» **TEXTO DE LEITURA**
= = = = =

Em documento distribuído nesta quarta-feira (23) pela Casa Civil, constam cinco ações que devem ser adotadas pela pasta até meados de abril. A primeira medida listada pelo ministério comandado por Paulo Guedes é a Medida Provisória de combate à fraude do INSS, assinada na semana passada por Bolsonaro.
Com o texto, o governo espera economizar R$ 9,8 bilhões em 2019 e que a economia em 2020 sera próxima de R$ 20 bilhões, segundo o chefe da Casa Civil, Onyx Lorenzoni. Nas propostas feitas por Guedes há ainda o objetivo de redução do tamanho do estado, com o corte de R$ 21 mil em cargos comissionados.
"Todas essas metas são tentativas, nós vamos lutar internamente para fazer essas reduções dentro dos primeiros 100 dias. [Elas] têm um grande beneficiário, o cidadão e a cidadã na ponta", disse Onyx ao apresentar o documento.
Ainda na área econômica, o governo prevê intensificar o processo de inserção econômica internacional do país.
"Promover a inserção comercial do Brasil a partir de estratégia de medidas de facilitação de comércio, convergência regulatória, negociação de acordos comerciais e reforma da estrutura tarifária internacional", diz o texto.

= = = = =

» **DADOS APRESENTADOS**
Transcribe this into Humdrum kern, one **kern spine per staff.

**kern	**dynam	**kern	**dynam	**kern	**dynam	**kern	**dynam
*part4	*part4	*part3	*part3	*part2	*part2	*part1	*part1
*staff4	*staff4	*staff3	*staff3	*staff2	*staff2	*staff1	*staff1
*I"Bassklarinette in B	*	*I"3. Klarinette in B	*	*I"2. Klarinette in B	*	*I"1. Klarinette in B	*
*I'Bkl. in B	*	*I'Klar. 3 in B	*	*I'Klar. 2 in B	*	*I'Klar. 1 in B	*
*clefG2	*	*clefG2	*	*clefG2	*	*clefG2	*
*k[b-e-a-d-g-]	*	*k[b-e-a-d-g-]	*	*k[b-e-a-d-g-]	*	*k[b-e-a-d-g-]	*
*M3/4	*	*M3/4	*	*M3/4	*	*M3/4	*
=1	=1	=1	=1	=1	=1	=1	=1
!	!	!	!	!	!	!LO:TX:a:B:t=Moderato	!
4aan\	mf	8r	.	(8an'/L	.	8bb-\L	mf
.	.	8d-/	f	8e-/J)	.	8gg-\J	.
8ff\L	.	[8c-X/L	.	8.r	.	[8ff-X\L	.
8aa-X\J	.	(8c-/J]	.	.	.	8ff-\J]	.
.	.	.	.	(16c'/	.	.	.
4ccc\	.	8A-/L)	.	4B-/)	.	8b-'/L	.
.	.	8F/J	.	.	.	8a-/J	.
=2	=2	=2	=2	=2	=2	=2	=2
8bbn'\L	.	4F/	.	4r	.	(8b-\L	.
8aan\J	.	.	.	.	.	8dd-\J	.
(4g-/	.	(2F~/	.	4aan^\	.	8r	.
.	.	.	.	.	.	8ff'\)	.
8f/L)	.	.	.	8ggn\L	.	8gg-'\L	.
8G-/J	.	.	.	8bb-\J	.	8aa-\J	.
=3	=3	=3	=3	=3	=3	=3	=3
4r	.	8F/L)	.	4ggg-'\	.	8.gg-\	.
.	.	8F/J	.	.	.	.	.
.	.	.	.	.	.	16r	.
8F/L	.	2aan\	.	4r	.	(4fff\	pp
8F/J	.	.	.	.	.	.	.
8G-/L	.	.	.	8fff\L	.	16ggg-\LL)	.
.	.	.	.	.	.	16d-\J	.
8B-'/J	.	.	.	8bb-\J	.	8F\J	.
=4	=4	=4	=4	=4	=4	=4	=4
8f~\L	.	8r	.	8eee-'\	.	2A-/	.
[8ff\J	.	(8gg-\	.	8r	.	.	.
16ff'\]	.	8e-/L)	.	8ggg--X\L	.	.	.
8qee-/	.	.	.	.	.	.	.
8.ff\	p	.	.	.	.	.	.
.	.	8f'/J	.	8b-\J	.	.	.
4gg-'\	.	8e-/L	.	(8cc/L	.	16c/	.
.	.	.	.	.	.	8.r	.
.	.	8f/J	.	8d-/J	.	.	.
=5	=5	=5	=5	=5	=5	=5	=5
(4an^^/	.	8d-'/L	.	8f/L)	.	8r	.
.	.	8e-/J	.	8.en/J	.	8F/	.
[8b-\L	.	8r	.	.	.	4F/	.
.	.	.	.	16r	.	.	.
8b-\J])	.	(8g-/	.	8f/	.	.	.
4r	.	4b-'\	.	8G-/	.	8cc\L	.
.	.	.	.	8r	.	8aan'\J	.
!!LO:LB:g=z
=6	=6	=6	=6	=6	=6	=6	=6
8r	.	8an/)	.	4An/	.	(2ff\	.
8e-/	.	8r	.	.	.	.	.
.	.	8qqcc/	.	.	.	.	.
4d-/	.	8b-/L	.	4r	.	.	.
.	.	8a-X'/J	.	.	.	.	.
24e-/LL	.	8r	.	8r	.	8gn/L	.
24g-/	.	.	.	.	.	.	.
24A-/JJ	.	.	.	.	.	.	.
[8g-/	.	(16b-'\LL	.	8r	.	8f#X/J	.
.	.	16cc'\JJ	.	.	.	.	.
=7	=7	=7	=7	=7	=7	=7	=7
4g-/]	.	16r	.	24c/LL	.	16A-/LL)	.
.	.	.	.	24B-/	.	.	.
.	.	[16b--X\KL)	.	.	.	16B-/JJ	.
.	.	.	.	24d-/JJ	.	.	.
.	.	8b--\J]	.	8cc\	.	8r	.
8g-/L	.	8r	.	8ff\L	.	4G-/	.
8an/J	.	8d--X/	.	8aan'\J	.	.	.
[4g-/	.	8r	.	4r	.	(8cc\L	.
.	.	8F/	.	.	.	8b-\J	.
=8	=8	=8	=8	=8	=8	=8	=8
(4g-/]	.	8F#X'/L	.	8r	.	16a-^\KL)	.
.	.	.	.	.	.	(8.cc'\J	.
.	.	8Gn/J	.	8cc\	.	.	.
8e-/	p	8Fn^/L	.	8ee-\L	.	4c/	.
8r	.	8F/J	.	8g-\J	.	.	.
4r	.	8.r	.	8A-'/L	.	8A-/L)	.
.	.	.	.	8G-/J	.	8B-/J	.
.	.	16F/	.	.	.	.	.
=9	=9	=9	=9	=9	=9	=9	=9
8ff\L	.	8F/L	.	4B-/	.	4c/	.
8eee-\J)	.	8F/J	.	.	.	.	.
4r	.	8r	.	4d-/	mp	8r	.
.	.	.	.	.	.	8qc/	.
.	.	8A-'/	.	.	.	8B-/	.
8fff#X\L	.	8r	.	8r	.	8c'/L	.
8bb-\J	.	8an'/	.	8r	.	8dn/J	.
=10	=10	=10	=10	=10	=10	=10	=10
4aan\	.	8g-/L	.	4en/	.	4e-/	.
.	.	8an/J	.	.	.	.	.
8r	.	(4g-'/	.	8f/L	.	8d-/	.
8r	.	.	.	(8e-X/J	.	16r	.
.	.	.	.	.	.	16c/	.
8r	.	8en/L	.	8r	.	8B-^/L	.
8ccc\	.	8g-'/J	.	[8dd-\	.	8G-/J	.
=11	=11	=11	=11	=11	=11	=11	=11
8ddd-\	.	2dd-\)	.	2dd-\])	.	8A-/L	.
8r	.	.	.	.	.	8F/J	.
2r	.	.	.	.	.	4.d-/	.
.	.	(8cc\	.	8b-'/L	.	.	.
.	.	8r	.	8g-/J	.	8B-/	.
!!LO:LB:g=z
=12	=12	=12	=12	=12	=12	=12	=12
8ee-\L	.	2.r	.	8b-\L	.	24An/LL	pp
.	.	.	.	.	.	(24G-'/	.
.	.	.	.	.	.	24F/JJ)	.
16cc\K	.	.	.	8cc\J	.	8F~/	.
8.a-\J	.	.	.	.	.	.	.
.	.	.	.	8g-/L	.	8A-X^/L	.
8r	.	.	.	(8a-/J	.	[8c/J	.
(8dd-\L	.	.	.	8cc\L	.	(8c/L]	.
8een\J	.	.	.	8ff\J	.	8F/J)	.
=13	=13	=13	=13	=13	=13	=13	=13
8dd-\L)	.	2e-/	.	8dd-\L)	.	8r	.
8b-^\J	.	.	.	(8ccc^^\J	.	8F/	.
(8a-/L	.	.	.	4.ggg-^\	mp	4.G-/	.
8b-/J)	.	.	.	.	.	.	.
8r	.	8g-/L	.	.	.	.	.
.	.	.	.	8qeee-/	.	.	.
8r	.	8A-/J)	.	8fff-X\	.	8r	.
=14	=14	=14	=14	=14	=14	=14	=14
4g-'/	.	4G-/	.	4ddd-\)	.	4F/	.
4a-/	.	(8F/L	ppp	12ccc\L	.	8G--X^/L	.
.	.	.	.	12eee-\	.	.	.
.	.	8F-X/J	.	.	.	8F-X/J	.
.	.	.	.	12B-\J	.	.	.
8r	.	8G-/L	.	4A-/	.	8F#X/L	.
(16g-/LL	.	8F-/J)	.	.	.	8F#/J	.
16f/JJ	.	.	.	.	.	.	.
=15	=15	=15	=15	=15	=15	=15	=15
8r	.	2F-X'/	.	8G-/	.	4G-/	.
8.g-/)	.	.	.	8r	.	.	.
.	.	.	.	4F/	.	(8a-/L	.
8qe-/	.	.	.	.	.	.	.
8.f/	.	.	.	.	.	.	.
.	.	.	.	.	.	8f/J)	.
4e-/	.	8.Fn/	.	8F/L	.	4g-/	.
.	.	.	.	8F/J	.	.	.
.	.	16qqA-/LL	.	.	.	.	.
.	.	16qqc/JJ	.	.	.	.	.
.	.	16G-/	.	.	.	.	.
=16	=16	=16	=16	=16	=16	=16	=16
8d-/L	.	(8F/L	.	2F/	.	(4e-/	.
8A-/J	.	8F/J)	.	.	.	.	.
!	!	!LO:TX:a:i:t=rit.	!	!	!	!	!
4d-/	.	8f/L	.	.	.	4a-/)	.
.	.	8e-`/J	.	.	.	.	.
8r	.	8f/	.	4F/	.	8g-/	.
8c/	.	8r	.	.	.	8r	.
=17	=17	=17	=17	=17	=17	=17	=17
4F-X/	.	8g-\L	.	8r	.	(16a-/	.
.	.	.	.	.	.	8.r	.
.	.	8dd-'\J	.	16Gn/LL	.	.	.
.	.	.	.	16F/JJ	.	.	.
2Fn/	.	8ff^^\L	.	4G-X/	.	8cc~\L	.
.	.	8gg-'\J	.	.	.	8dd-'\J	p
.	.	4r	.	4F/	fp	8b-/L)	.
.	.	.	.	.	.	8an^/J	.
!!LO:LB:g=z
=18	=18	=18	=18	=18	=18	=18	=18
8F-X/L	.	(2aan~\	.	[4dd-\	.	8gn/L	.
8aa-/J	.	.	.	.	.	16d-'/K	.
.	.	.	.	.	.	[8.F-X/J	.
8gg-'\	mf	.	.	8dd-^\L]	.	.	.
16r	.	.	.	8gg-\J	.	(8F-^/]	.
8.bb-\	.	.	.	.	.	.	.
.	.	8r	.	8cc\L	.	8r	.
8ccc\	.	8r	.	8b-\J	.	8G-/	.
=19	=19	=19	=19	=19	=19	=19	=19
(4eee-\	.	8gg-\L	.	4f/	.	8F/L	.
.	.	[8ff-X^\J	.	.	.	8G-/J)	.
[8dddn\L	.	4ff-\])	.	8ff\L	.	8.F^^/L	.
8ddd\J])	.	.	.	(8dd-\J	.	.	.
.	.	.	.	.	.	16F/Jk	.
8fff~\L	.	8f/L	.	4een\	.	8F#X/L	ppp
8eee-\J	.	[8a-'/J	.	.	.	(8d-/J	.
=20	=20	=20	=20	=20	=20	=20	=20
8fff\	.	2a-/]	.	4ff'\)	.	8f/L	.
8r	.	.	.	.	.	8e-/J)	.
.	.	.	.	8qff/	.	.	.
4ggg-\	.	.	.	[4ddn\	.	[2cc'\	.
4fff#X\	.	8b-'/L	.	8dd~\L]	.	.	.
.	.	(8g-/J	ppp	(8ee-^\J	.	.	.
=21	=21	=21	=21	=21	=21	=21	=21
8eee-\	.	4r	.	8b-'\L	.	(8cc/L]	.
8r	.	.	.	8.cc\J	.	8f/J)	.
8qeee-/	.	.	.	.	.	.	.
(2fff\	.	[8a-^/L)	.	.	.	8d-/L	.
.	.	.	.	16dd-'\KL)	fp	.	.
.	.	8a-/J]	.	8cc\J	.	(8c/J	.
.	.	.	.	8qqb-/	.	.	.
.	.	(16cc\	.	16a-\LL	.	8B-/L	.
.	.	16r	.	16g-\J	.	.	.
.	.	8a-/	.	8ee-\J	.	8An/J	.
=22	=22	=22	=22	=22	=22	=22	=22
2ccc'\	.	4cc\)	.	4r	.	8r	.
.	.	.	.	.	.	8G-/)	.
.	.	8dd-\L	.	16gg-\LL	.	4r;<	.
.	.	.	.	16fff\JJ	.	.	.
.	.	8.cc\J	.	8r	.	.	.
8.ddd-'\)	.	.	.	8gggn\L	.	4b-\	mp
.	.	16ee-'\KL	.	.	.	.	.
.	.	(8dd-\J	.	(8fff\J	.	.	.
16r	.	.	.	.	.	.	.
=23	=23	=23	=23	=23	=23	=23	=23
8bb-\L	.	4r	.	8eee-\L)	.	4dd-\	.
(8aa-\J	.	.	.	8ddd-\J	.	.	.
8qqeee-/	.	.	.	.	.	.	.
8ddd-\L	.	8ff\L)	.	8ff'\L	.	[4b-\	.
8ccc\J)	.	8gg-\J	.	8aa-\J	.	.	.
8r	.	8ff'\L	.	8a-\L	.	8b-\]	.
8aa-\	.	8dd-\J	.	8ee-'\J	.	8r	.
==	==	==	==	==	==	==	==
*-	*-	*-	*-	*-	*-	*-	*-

= = = = =

» **TAREFA 1**
Responda com base na notícia sobre as metas do governo:
(a) Qual é a primeira medida listada pelo ministério comandado por Paulo Guedes?
(b) Quanto o governo espera economizar em 2019 com essa medida?
(c) Quem apresentou o documento?
» **TAREFA 2**
Prossiga a notícia sobre as metas do governo a partir da última frase apresentada.
Não é preciso consultar as linhas para realizar as atividades.

» **RESPOSTA 1**
(a) A Medida Provisória de combate à fraude do INSS.
(b) R$ 9,8 bilhões.
(c) Onyx Lorenzoni, chefe da Casa Civil.

» **RESPOSTA 2**
O documento não fala, por exemplo, sobre com quais países o governo pretende intensificar os negócios. Guedes colocou como metas ainda a adoção de medidas de eficiência administrativa para autorizar novos concursos públicos. O ministro da Economia pretende ainda abrir dados do Sine (Sistema Nacional de Emprego), como antecipou a Folha.
O governo Jair Bolsonaro quer ampliar o acesso de empresas a milhares de currículos de pessoas desempregadas que estão no Sine. A ideia foi batizada de “Open Sine” no Ministério da Economia e tem como objetivo abrir os dados dos trabalhadores, de maneira voluntária, com o objetivo de aumentar a chance de pareamento entre vagas e potenciais empregados.
Na lista de medidas econômicas, o governo listou o leilão do excedente da cessão onerosa, medida com a qual espera-se arrecadar R$ 100 bilhões. O Ministério da Infraestrutura pretende ampliar investimentos na malha ferroviária e modernizar a infraestrutura aeroportuária de 12 aeroportos. Além do leilão de dez portos.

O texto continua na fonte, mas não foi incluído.